Young men take first in anti-drug contest
Created PSA for law enforcement
HOWLAND — Two Howland High School students won first place in the Trumbull Ashtabula Group Law Enforcement Task Force’s Anti-Drug Public Service Announcement contest.
The team of Zach Perez, 16, and Bobby Webber, 18, won $1,000 for the school’s multimedia program.
“I’m a little bit relieved in one sense, but then I’m also really excited because, through Mr. O’Dell’s help and through me and Bobby’s collaboration, I feel like this project really has awesome potential and that it could go places,” Perez said.
The deadline for students to submit was April 24. Entries where reviewed by the TAG team with Howland High School winning first place; Hubbard High School winning $250 for second second place and Chalker High School in Southington winning a pizza party for third place. To enter the contest, students needed to create an approximately 90-second public service announcement focused on the health and safety risks of illicit drug use.
“When I heard Howland was the number one, I wasn’t surprised. They have a really good program in their high school. And Mr. O’Dell does a great job with his students and makes this a project for them every year,” said TAG Capt. Tony Villanueva.

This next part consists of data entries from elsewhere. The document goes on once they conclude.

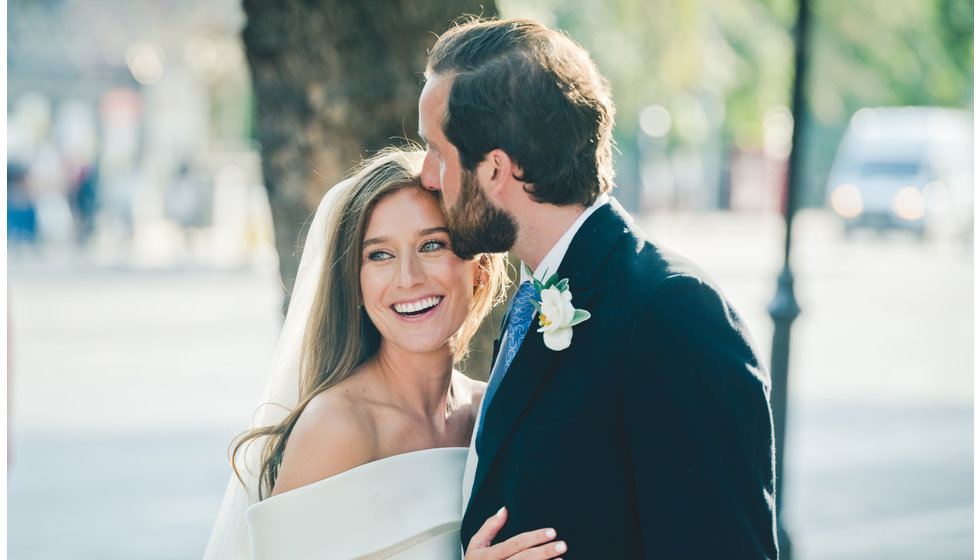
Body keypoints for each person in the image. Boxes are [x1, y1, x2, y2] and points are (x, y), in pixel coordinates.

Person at [418, 18, 779, 559]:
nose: (427, 175)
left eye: (438, 154)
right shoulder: (539, 298)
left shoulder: (673, 315)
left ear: (495, 169)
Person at [204, 150, 569, 559]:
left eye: (432, 244)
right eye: (379, 254)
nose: (408, 278)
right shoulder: (337, 427)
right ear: (356, 285)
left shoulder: (495, 414)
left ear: (479, 268)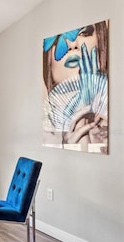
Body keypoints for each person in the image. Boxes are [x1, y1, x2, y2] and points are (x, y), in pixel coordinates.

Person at [42, 20, 108, 153]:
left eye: (84, 33)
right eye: (57, 41)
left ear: (101, 44)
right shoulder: (43, 133)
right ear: (48, 61)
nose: (72, 45)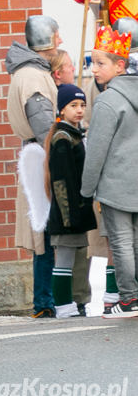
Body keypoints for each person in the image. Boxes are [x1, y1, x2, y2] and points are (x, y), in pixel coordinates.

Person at [81, 20, 138, 318]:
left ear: (120, 66)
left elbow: (96, 152)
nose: (94, 69)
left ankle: (129, 299)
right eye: (92, 62)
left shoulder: (107, 101)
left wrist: (86, 189)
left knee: (122, 242)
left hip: (116, 184)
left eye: (100, 63)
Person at [6, 15, 61, 318]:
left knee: (46, 233)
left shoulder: (31, 73)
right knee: (46, 235)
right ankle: (46, 300)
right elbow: (43, 126)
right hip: (43, 155)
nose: (60, 41)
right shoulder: (32, 76)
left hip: (37, 153)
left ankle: (47, 300)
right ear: (47, 38)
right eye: (57, 35)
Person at [46, 49, 93, 316]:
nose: (79, 110)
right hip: (67, 212)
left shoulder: (75, 135)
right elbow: (62, 181)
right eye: (73, 105)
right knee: (63, 259)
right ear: (62, 108)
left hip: (78, 208)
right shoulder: (62, 138)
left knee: (78, 259)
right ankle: (63, 304)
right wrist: (68, 214)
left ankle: (76, 301)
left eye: (82, 105)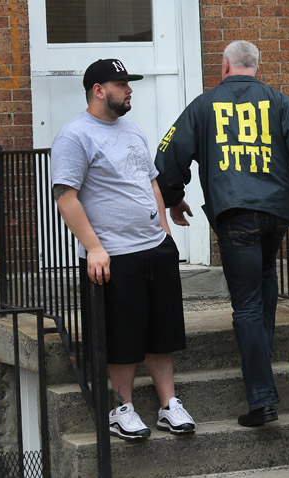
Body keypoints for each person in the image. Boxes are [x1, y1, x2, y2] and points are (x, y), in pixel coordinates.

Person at [153, 40, 289, 427]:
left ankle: (261, 399)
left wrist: (173, 199)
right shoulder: (279, 101)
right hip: (277, 213)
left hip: (235, 212)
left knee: (246, 305)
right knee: (265, 284)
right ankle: (265, 374)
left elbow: (169, 156)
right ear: (255, 66)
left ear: (225, 65)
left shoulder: (204, 105)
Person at [51, 58, 195, 441]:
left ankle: (169, 406)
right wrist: (94, 248)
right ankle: (121, 409)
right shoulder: (74, 136)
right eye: (122, 84)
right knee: (122, 338)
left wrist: (164, 232)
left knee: (161, 334)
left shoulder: (131, 128)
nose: (130, 90)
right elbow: (66, 198)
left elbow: (149, 180)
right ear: (99, 91)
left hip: (153, 249)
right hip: (114, 256)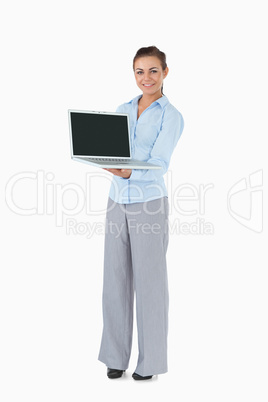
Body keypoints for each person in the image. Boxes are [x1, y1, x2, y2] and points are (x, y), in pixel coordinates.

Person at [98, 46, 184, 380]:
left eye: (152, 71)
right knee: (114, 280)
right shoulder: (122, 109)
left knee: (150, 284)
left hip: (149, 202)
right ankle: (114, 357)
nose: (145, 78)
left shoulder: (171, 115)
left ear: (164, 72)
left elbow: (160, 163)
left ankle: (150, 364)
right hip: (116, 200)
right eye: (139, 72)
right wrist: (102, 160)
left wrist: (129, 173)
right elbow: (113, 150)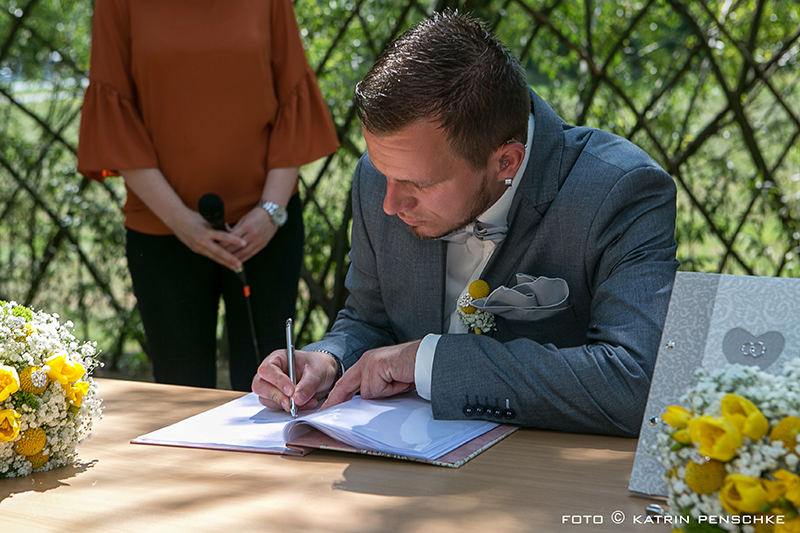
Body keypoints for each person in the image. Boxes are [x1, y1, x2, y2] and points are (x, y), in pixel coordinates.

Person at [252, 11, 678, 437]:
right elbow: (370, 320)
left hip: (538, 467)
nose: (390, 203)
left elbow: (637, 382)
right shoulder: (381, 177)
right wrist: (330, 360)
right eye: (384, 175)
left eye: (420, 184)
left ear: (505, 162)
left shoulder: (618, 191)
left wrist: (429, 361)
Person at [77, 0, 339, 391]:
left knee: (272, 391)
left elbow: (293, 94)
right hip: (163, 233)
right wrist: (182, 222)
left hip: (265, 231)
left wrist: (270, 211)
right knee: (180, 393)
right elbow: (115, 115)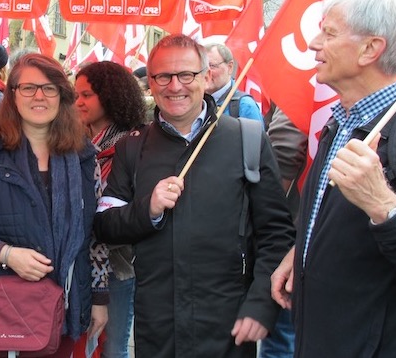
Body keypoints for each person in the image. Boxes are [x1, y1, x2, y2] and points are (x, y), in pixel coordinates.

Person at [93, 34, 294, 358]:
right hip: (157, 325)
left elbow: (276, 234)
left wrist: (260, 305)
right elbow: (104, 225)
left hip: (228, 323)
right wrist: (149, 210)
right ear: (151, 83)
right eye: (163, 76)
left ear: (205, 76)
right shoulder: (132, 147)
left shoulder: (247, 139)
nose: (175, 86)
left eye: (186, 75)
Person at [270, 0, 396, 357]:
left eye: (329, 33)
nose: (313, 43)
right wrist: (302, 251)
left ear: (370, 49)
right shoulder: (340, 122)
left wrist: (383, 205)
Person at [0, 53, 109, 357]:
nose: (39, 96)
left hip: (66, 303)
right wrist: (5, 253)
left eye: (49, 88)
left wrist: (99, 298)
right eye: (28, 88)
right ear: (13, 95)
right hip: (2, 305)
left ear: (62, 96)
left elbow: (95, 235)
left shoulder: (85, 158)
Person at [74, 61, 145, 358]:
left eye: (87, 95)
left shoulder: (134, 145)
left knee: (113, 347)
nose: (78, 102)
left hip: (117, 263)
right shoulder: (78, 141)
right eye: (76, 95)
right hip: (79, 260)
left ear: (110, 95)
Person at [257, 104, 307, 358]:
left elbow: (285, 152)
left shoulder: (305, 95)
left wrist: (264, 209)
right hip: (306, 232)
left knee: (282, 336)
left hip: (293, 231)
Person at [204, 43, 263, 124]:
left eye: (212, 66)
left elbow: (256, 136)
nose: (206, 73)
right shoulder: (195, 102)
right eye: (202, 67)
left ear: (230, 67)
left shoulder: (245, 106)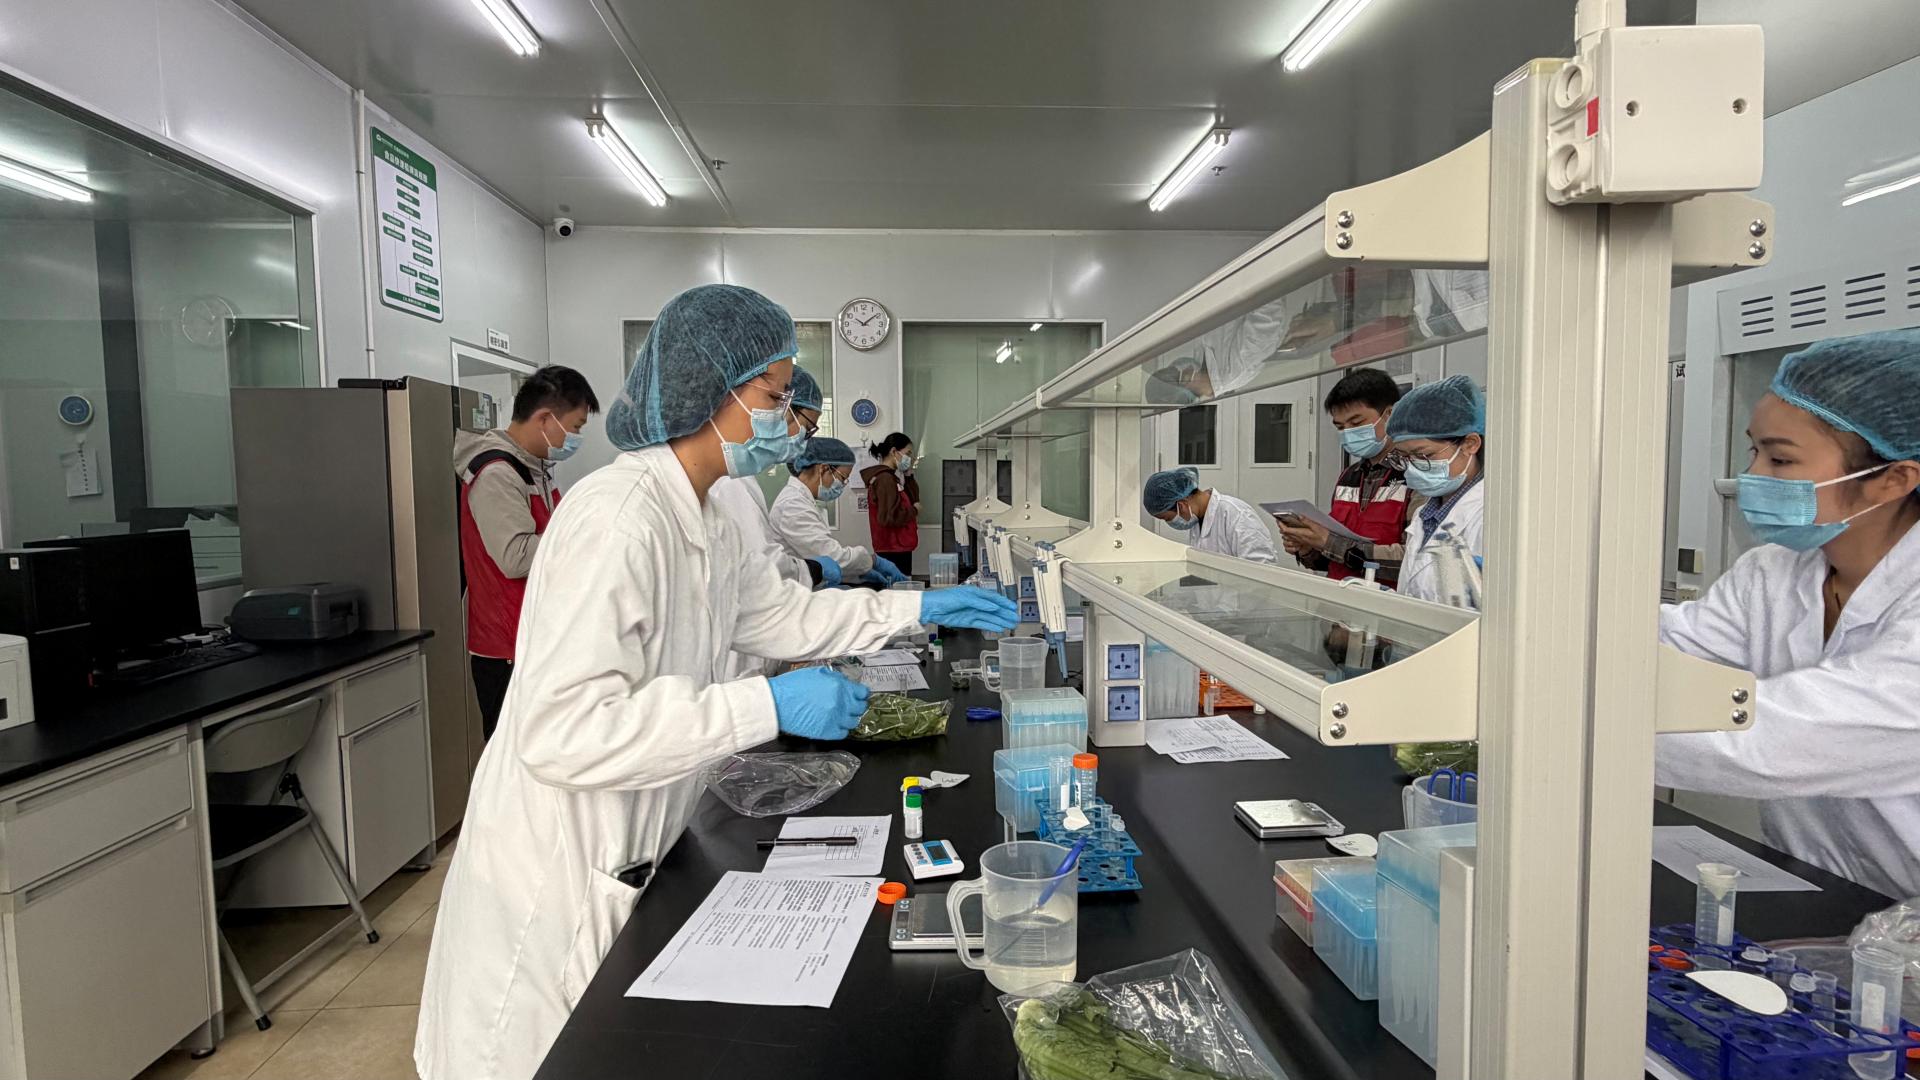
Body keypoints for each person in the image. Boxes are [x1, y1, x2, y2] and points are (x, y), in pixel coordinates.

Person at [414, 284, 1017, 1080]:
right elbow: (563, 732)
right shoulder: (617, 518)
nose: (786, 420)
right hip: (560, 871)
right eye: (774, 396)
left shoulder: (707, 513)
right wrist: (764, 703)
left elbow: (780, 616)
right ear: (708, 391)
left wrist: (915, 606)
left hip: (642, 836)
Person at [1657, 330, 1920, 899]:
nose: (1753, 475)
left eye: (1780, 458)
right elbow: (1673, 649)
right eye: (1754, 451)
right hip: (1818, 891)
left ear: (1893, 480)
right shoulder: (1773, 571)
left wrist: (1543, 716)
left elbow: (1770, 741)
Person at [453, 364, 599, 738]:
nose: (576, 437)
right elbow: (516, 556)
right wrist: (585, 535)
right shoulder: (497, 472)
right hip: (508, 650)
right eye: (576, 426)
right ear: (545, 418)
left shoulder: (534, 468)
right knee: (517, 757)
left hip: (536, 640)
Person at [1280, 368, 1413, 586]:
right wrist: (1309, 547)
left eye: (1356, 423)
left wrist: (1330, 543)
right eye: (1340, 427)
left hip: (1387, 600)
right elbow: (1334, 560)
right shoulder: (1349, 476)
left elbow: (1415, 561)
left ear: (1389, 415)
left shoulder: (1416, 475)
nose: (1348, 433)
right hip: (1340, 598)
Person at [1384, 374, 1486, 608]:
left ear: (1470, 444)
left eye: (1424, 455)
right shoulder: (1424, 515)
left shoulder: (1489, 518)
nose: (1412, 466)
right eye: (1405, 457)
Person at [770, 436, 901, 586]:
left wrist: (859, 575)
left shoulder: (802, 500)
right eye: (842, 478)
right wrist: (873, 560)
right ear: (824, 469)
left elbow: (824, 558)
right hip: (794, 589)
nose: (843, 485)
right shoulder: (793, 505)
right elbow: (832, 557)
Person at [1142, 467, 1278, 563]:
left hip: (1243, 596)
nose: (1170, 523)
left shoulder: (1236, 514)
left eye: (1167, 518)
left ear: (1181, 505)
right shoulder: (1197, 520)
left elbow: (1263, 567)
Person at [861, 432, 919, 577]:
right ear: (894, 451)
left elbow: (913, 499)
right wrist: (914, 511)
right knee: (898, 586)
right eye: (908, 453)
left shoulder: (892, 478)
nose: (910, 458)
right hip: (892, 548)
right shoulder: (885, 479)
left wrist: (908, 476)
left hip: (898, 546)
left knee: (901, 584)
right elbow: (888, 517)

This is the third year Howland students have entered the TAG Anti-Drug PSA contest. In years past, students have won first and second place. Their winning PSA also has the chance of being used in TAG presentations and in school curriculums.
The project by Perez and Webber is titled “Picking up the Pieces” and it is about a father who is struggling to be there for his family because of his drug addiction. The two-minute video was inspired by a desire to tell a unique and non-statistic oriented narrative. Webber and Perez hope to reach as many people as they can with their PSA and said their message emphasizes helping people seek treatment for addictions.
“These kids really put in the time and effort to make this video what it is. They set a standard of expectation for themselves and they met it. I personally think they exceeded it. They deserve this for the hard work and dedication they put in,” said multi-media teacher Brian O’Dell. “I’m really proud of these guys.”
Perez and Webber worked on “Picking up the Pieces” in their multimedia classes. The two students had multimedia at different times of the day, but still managed to collaborate on their project.
“Our thought process was, if we can show that the addicted understand they’re doing wrong. People outside don’t realize, they understand that there’s just nothing they can do about it because every time they want to do something right they do something wrong. And I think that was the clear cut message of the script,” O’Dell said.
It took them about two months to complete between pre-production, filming, audio recording and editing. O’Dell spoke with Perez originally about entering the contest, but he wanted to work on the project as a team and asked Webber to be his teammate. Webber was responsible for shooting, with Perez focusing on editing the video.
O’Dell posts contests on the multimedia class website, letting student select any contest they want to enter, and he gives them the chance to work on them in class as assignments. In the multimedia class, O’Dell teaches students how to use multimedia equipment and programs, allowing them to pick where they want to focus.
“Picking up the Pieces” is also entered in the All American Film Festival and The Student Production Awards, which are film contests for high school students.
“I don’t know, for me at least, if it’s necessarily about the competition. It’s more of an experience. It’s more of there are other people doing PSAs,” Webber said. “I could be wrong in this, but I don’t think anybody’s done what we’ve done. So we definitely took a unique approach. I think it’s something that’s gonna get us pretty far because nobody really thinks of their (the addict’s) mindset.”
Perez is a junior and is on the track team. Webber is a senior and is a part of the Howland High School Live Production team and a member of Paws with a Cause, a volunteer group benefiting shelter animals.
After his spring graduation, Webber plans to study multimedia at Eastern Gateway Community College for two years before transferring to Youngstown State University to continue his multimedia studies. Perez is considering a media or journalism degree, but has not decided on a school or program yet.